AIM OF THE EXERCISE: All that is needed is the number of lines in the records that contain the word "entraîneur", stated without anything else.

STORED DATA:
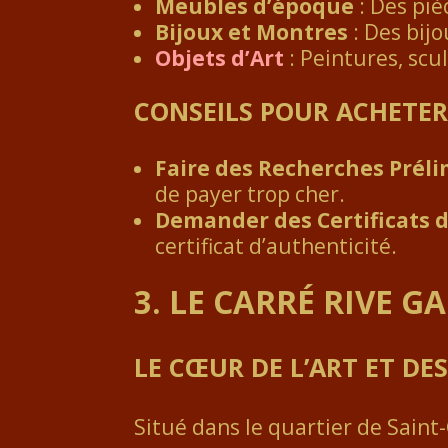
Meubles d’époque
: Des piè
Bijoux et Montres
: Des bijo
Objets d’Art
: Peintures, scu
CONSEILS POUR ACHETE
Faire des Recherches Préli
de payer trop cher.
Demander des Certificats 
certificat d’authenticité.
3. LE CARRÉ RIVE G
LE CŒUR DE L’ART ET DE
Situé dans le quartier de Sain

==

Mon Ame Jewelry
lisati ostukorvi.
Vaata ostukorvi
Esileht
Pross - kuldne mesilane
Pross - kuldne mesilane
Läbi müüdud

---

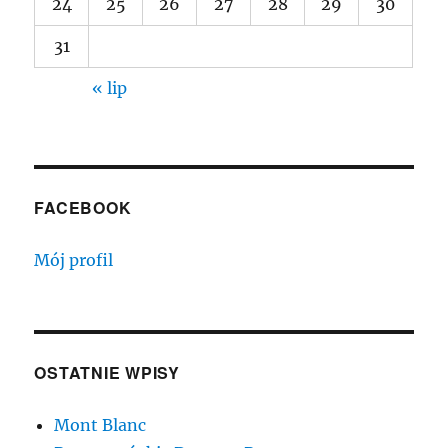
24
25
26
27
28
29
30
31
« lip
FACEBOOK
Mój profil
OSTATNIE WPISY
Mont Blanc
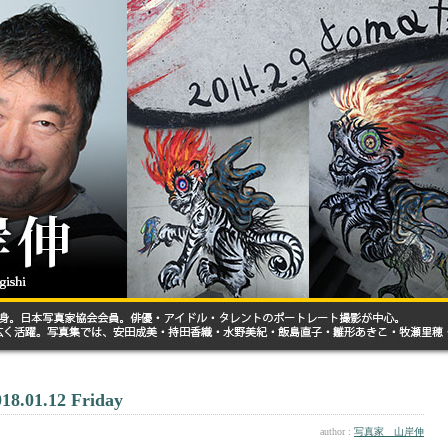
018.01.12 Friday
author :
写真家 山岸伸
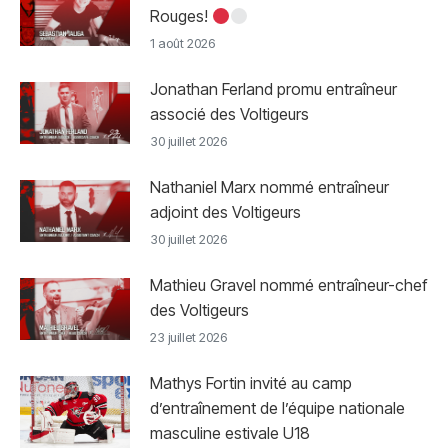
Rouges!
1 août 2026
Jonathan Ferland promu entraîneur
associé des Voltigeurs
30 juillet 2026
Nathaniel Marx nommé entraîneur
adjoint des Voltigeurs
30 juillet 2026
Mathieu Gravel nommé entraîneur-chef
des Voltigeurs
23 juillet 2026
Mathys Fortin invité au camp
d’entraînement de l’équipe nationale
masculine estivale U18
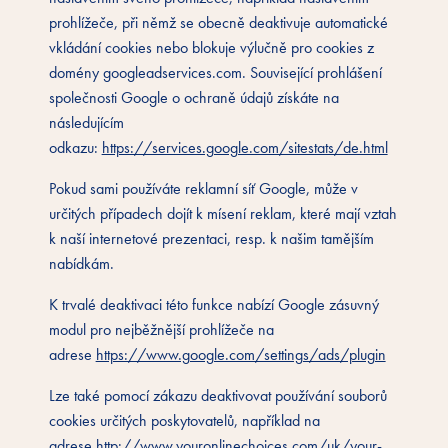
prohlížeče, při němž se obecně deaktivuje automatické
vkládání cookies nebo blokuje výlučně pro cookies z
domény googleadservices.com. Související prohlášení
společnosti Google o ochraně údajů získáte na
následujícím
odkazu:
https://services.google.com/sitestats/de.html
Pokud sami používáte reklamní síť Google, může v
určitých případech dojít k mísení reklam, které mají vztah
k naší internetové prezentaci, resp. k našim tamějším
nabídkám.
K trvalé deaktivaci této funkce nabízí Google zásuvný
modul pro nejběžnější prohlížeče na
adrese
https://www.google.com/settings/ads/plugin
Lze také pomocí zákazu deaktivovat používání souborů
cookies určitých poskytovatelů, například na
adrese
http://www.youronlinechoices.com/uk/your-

RESULT: 3